One of the things that makes this resource so unique is that there are a lot of jobs that people have never heard of because they are so unique. If a teenager doesn’t want to do “whatever everyone else is doing,” they can find lots of jobs that are very unique and at times, even a little unusual.
While it’s a sad fact, even today, many career-related quizzes are somewhat gendered or geared towards boys, which can make it harder for female high school students to be aware of the breadth of options available, especially considering the growing number of STEM-related job opportunities and the underrepresented female talent pool. That’s why the quiz created by Career Girls is different, as it consists of a total of 35 characteristics that, if you’re interested in them, you can put a check by them on the list. With these characteristics, which are essentially personality traits, the test gives you a list of careers that you are very likely to be good at, whether it’s a social worker or fitness trainer, or anything in between – and it includes today’s modern and technologically advanced and evolving employment opportunities.
After checking off traits they know apply to them, students get a list of potential good fit careers, so they aren’t boxed into one or just a few opportunities, but rather shown the gamut that fit their traits, skills, interests, and strengths.
With Day in the Life, it’s easy for teens to get practical information on the careers they’re interested in learning about. It’s mostly in written form, but it’s written by people who are working in these fields and therefore, teens get practical and realistic information that they can count on being reliable. Some of the career areas include law, consulting, financial services, internships, technology, and numerous others. There are also different blogs on tons of topics that help you learn even more about your potential career choice.
There are also guides that help with getting a job, improving your resume, professional development, and even information on going to graduate school. Regardless of what you need to improve your chances of being successful at your career of choice, as well as what you need to figure out what you’d like to do, you can find it at this website.
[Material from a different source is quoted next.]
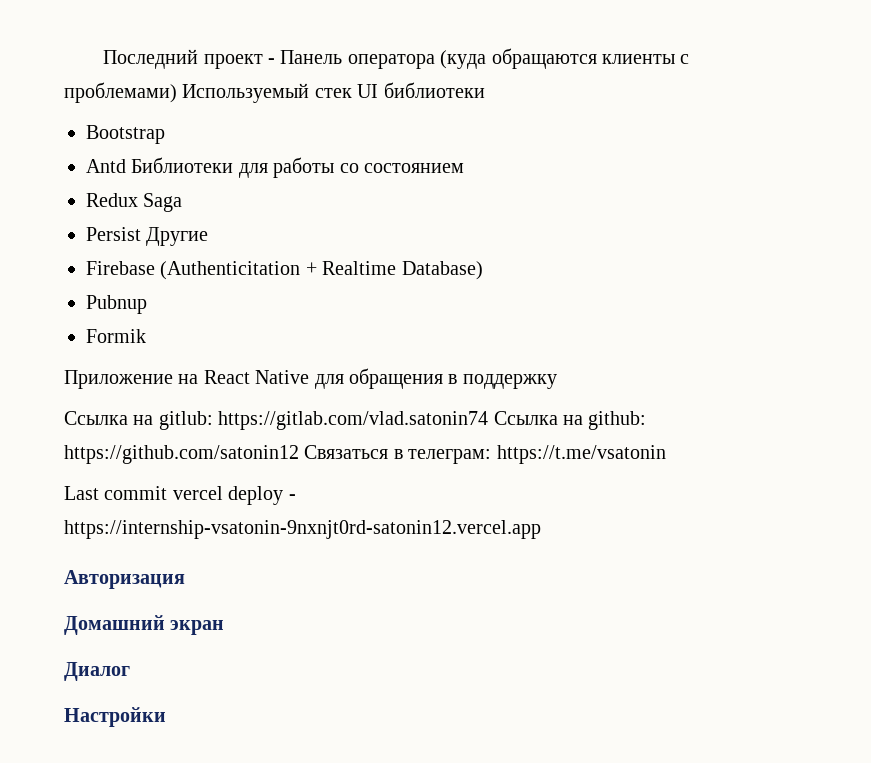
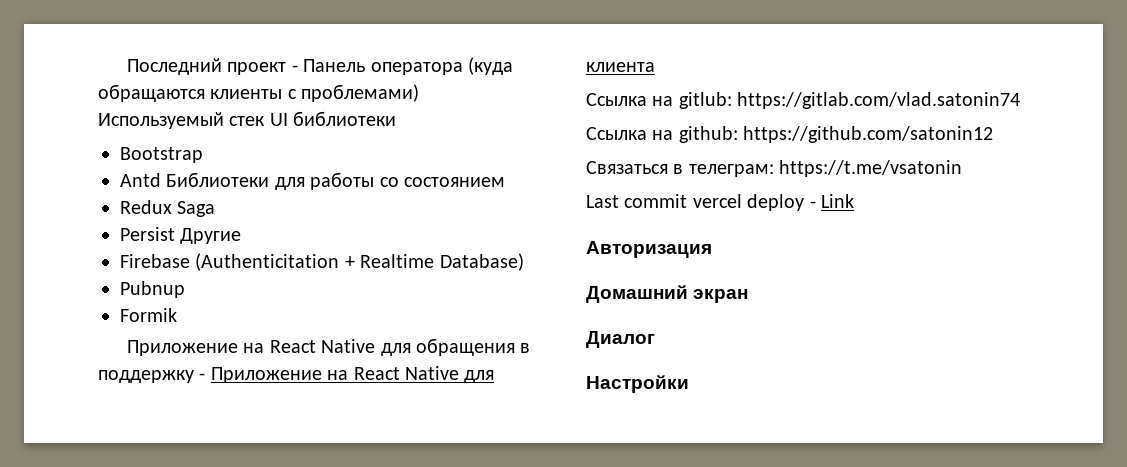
(557, 381) none -> [199,366,495,383] [586,62,655,72] - Приложение на React Native для клиента
(489, 420) none -> (1021, 100) //
(299, 454) none -> (994, 134) //
[64,520,541,539] https://internship-vsatonin-9nxnjt0rd-satonin12.vercel.app -> [821,194,854,208] Link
This site allows you to enter answers that they will match with a certain career choice. There are 60 questions total, and for each of them, you get a total of five choices, ranging from Strongly Like to Strongly Dislike. There are no right or wrong answers because you’re just describing yourself and what you like or dislike to do. Once you finish all of the questions, the site gives you some suggestions of jobs that you might enjoy doing for a living.
The test is based on six different areas, known as RIASEC, which stands for realistic, investigative, artistic, social, enterprising, and conventional. The questions are not difficult, and you can feel free to answer them any way you like without the fear of judgment.
This isn’t a game or interactive website, but it has tons of information not only on each state’s Department of Labor services, but information such as the minimum wage in that state, how to apply for unemployment benefits, OSHA offices and locations, district offices for mine safety, and all of the services available to veterans. It is a one-stop shopping opportunity to learn anything related to working and getting a job in that state.
Forall things job- and career-related, the Department of Labor can provide you with the information you need, and their website gives you links to all of the resources you need to get started.